* Task instructions: Only these lines, please: the first one of the records through the one containing "[348,191,431,204] FG% e", retyped exactly, both ends included and pictures omitted.
** Data excerpts follows **
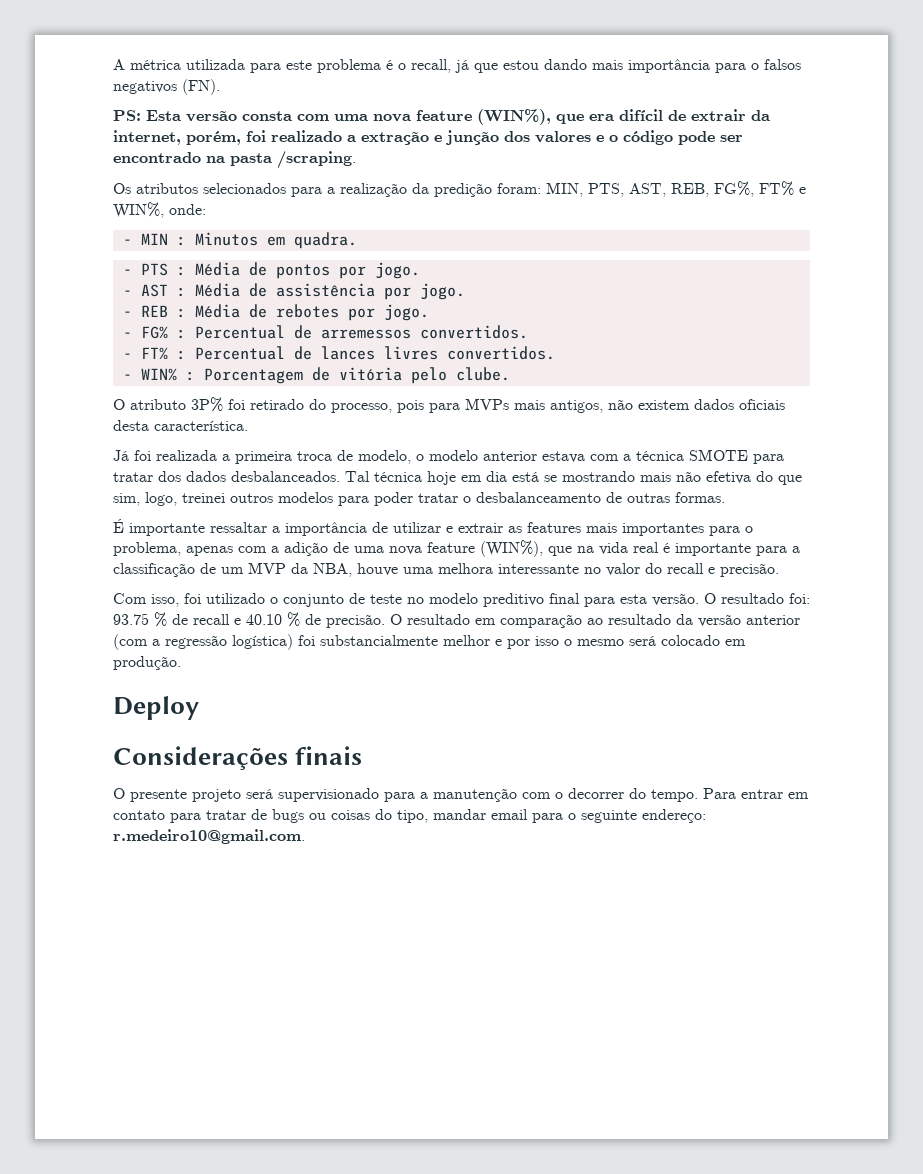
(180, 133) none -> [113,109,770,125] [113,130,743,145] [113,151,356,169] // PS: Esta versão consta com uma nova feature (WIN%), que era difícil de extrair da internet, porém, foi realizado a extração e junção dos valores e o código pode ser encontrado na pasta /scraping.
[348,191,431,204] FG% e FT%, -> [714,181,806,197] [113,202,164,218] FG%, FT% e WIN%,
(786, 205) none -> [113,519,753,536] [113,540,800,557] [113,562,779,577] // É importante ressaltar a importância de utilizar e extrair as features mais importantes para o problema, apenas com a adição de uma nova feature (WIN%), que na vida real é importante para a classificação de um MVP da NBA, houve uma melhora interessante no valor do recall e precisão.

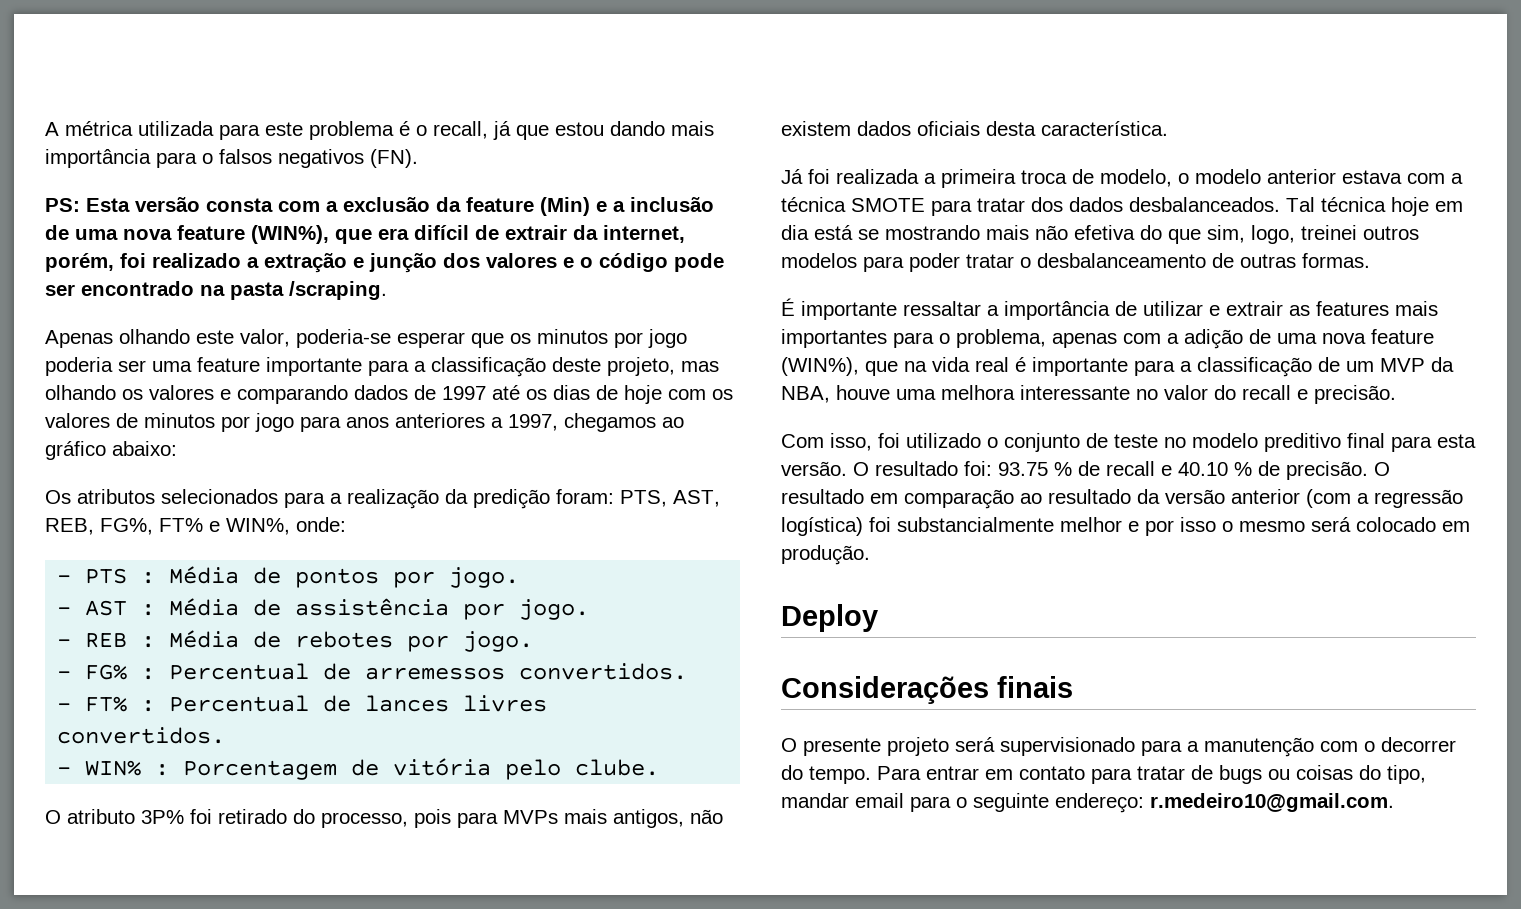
(329, 117) none -> [326,197,714,216] [45,225,69,240] a exclusão da feature (Min) e a inclusão de
(356, 160) none -> [45,329,687,348] [45,357,719,377] [45,385,733,404] [45,413,684,432] [45,441,177,460] // Apenas olhando este valor, poderia-se esperar que os minutos por jogo poderia ser uma feature importante para a classificação deste projeto, mas olhando os valores e comparando dados de 1997 até os dias de hoje com os valores de minutos por jogo para anos anteriores a 1997, chegamos ao gráfico abaixo:
[546,182,583,197] MIN, -> (614, 496) none
[122,232,357,249] // - MIN : Minutos em quadra. -> (346, 524) none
** End of Data excerpts **
* Answer space:
(180, 133) none -> [113,109,770,125] [113,130,743,145] [113,151,356,169] // PS: Esta versão consta com uma nova feature (WIN%), que era difícil de extrair da internet, porém, foi realizado a extração e junção dos valores e o código pode ser encontrado na pasta /scraping.
[348,191,431,204] FG% e FT%, -> [714,181,806,197] [113,202,164,218] FG%, FT% e WIN%,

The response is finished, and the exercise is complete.